Pemilihan pendekatan tertentu dalam rangka perumusan kebijakan publik

merupakan hal yang sangat penting bagi setiap aktor perumus kebijakan.

Pendekatan-pendekatan yang ada sudah tentu memiliki kelebihan dan kelemahan

masing-masing. Sehingga alangkah baiknya jika memilih beberapa pendekatan

yang mampu menutupi kelemahan pendekatan lainnya serta mempunyai kelebihan

atas pendekatan lainnya. Tidak ada pendekatan yang paling sempurna untuk

merumuskan sebuah kebijakan publik. Tetapi paling tidak ada beberapa pendekatan

yang mungkin dianggap tepat untuk merumuskan suatu kebijakan tertentu.

Melihat kondisi yang terjadi di atas terkait formulasi kebijakan harga BBM di

Indonesia yang selama ini masih didominasi oleh kepentingan-kepentingan politis

para elit, maka sudah sepantasnya bagi pemerintah mulai melihat kepentingan-

kepentingan berbagai pihak-pihak yang terkena dampak kebijakan ini. Minyak

sebagai barang publik harus mampu dikelola dengan baik oleh pemerintah melalui

sebuah kebijakan yang benar-benar tepat sasaran dan tidak merugikan salah satu

pihak.

3.2 Penerapan Public Choice dalam Perumusan Kebijakan Harga Bahan Bakar

Minyak (BBM) di Indonesia

Seperti dijelaskan sebelumnya bahwa dalam perumusan sebuah kebijakan

diperlukan adanya pendekatan-pendekatan tertentu. Perumusan kebijakan sendiri

bukanlah perkara yang singkat dan sederhana, namun merupakan sebuah proses

yang saling berkesinambungan dan berhubungan dengan kebijakan lain serta

berdampak luas bagi pihak-pihak yang berkepentingan. Oleh karena itu pendekatan

menjadi hal yang penting dalam sebuah perumusan kebijakan termasuk perumusan

kebijakan kenaikan harga BBM.

Dalam hal ini saya akan mencoba menganalisa mengenai perumusan

kebijakan harga BBM di Indonesia apakah sudah menerapkan public choice atau

belum. Dalam penerapan public choice sendiri hendaknya mampu menggambarkan

hal-hal di bawah ini, antara lain:

Melibatkan berbagai pihak (masyarakat, partai politik, birokrat, kelompok

kepentingan, dan kelompok tradisional lainnya) dalam merumuskan dan

memutuskan kebijakan.

Pada perumusan kebijakan harga BBM di Indonesia belum mampu melibatkan

berbagi pihak yang terkait dengan kebijakan ini. Perumusan kebijakan yang

dilakukan masih dilakukan oleh beberapa pihak, terutama dari pihak pemerintah.
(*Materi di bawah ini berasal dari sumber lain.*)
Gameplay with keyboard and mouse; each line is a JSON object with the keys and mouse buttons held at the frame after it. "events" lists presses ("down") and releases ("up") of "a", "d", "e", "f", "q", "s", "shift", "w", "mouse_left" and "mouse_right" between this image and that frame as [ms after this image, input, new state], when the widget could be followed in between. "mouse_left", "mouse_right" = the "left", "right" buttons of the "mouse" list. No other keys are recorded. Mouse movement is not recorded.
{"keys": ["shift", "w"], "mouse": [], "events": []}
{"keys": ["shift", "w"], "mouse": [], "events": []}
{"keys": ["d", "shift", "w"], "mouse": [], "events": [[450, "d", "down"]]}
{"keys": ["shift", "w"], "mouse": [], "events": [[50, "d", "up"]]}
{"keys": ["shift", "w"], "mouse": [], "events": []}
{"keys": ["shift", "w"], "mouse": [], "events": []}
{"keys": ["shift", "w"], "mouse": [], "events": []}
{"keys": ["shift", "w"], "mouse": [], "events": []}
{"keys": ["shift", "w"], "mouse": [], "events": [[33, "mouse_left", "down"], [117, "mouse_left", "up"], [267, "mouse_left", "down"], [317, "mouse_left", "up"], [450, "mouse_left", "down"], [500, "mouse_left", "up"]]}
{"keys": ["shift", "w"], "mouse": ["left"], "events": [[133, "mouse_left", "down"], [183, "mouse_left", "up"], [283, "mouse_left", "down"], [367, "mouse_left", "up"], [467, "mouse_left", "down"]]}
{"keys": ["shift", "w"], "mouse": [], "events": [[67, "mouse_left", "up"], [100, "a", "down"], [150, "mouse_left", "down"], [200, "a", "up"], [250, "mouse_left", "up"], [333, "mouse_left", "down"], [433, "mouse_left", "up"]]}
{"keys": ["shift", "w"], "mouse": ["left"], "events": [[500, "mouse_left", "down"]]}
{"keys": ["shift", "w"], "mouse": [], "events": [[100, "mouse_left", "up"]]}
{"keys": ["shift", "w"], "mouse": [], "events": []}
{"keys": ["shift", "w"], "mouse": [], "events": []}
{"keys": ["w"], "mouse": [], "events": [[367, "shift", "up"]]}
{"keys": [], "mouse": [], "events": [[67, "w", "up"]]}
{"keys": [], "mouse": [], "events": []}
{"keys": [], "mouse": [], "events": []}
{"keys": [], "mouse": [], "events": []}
Keputusan yang dibuat hanya didasarkan pada preferensi pemerintah, baik itu

legislatif maupun eksekutif. Meskipun dalam sitem pemerintahan di Indonesia

menyatakan bahwa legislatif adalah wakil rakyat di DPR yang mampu

menyuarakan aspirasi rakyat nampaknya itu belum berlaku bagi semua anggota

dewan. Mereka masih mengedepankan kepentingan pribadi dan golongan

dibandingkan dengan kepentingan rakyat. Hal ini tentu bertentangan dengan

gambaran dari pendekatan public choice.

Pengambilan keputusan didasarkan pada kepentingan masing-masing kelompok

yang diasumsikan sebagai kepentingan yang paling rasional dari masing-masing

kelompok.

Dalam perumusan kebijakan harga BBM di Indonesia belum terlihat adanya

kepentingan kelompok yang dapat terakomodasi. Mayoritas yang menjadi

pertimbangan suatu keputusan kebijakan adalah kepentingan para aktor pembuat

kebijakan. Dalam hal ini adalah DPR dan presiden, karena tuntutan rakyat yang

melakukan aksi unjuk rasa jarang sekali didengar oleh anggota dewan yang

duduk di parlemen. Sehingga hal ini kembali menunjukkan bahwa perumusan

kebijakan harga BBM di Indonesia belum menerapkan pendekatan public

choice.

Tunduk pada aturan-aturan yang berlaku yaitu berupa konstitusi dan sistem

pemilihan.

Adanya aturan yang berlaku masih sering dilanggar oleh para pembuat kebijakan

itu sendiri. Meskipun aturan yang ada di Indonesia belum mampu mencerminkan

penerapan pendekatan public choice dalam setiap perumusan kebijakan namun

setidaknya para perumus kebijakan hendaknya tunduk pada aturan-aturan yang

berlaku.

Adapun yang menjadi pemain dalam pendekatan ini adalah para pemilih sebagai

konsumen atau pembeli barang-barang publik, dan wakil rakyat sebagai

legislatif dan politikus, yang bertindak layaknya seorang wirausahawan yang

menginterpretasikan permintaan rakyat terhadap barang-barang publik dan

mencarikan jalan sekaligus memperjuangkan agar barang-barang publik tersebut

sampai pada kelompok-kelompok masyarakat.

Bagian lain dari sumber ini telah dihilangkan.